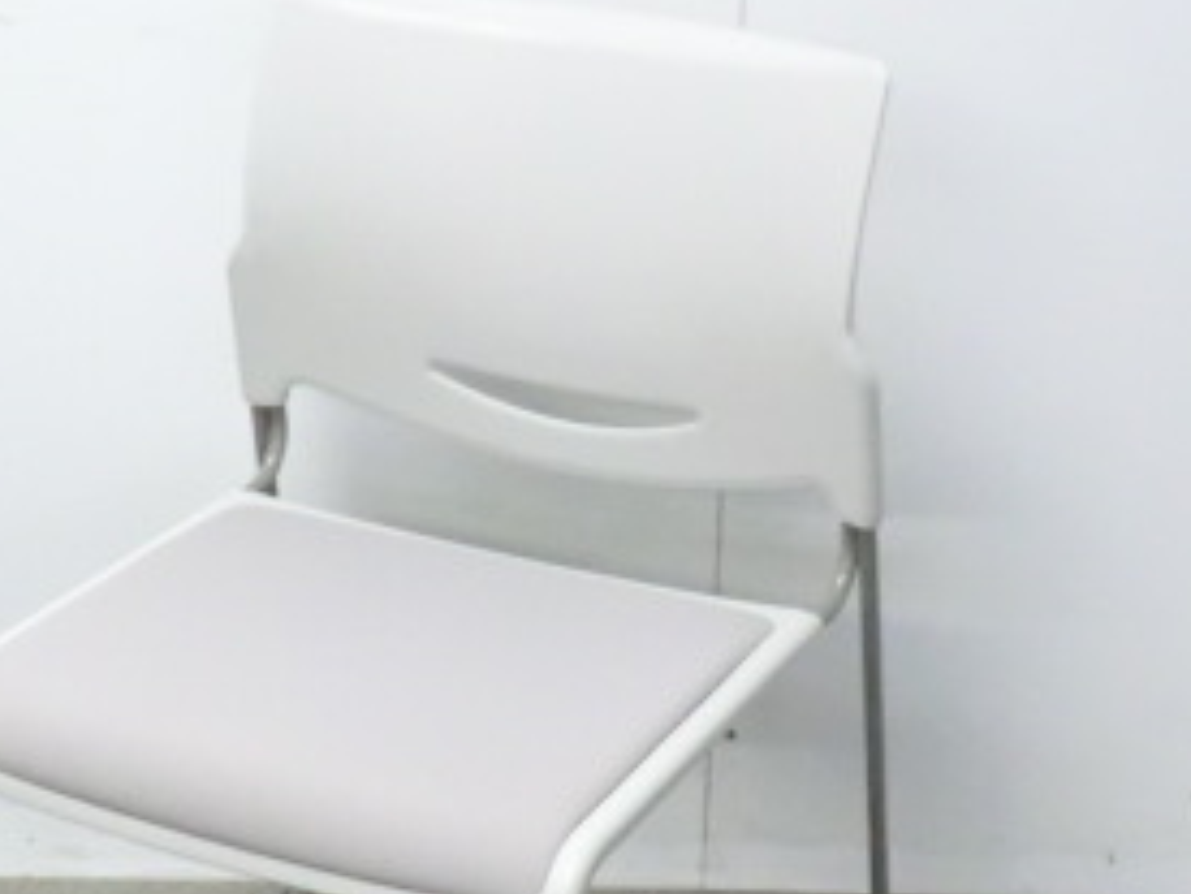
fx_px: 3028
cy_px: 544
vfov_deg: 16.8
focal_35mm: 88
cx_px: 453
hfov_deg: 22.2
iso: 800
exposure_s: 1/40
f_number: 3.9
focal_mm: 6.9
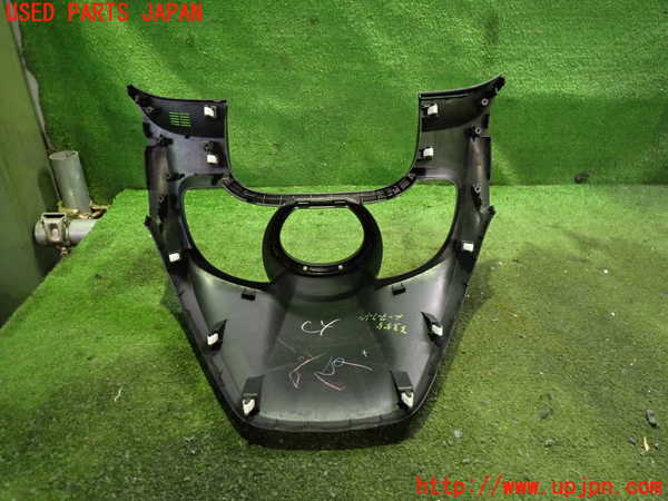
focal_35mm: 25
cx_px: 334
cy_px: 250
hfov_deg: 69.4
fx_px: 482
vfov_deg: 54.9
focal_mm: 4.5
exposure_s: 1/25
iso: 800
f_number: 2
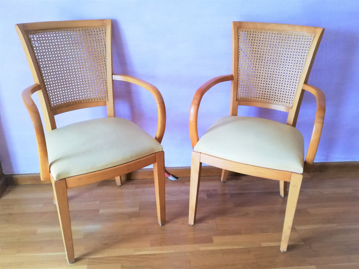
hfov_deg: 58.4
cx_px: 180
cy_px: 134
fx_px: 321
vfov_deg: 45.4
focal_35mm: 31
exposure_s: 1/20
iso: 640
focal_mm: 3.81
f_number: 2.2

------------

→ TASK DETAILS
Using the records above, extract exactly and only the lines from the one with "vfov_deg: 54.9" through the final line, inclusive, leaving out pictures.

→ TASK ANSWER
vfov_deg: 54.9
focal_mm: 4.5
exposure_s: 1/25
iso: 800
f_number: 2
hfov_deg: 58.4
cx_px: 180
cy_px: 134
fx_px: 321
vfov_deg: 45.4
focal_35mm: 31
exposure_s: 1/20
iso: 640
focal_mm: 3.81
f_number: 2.2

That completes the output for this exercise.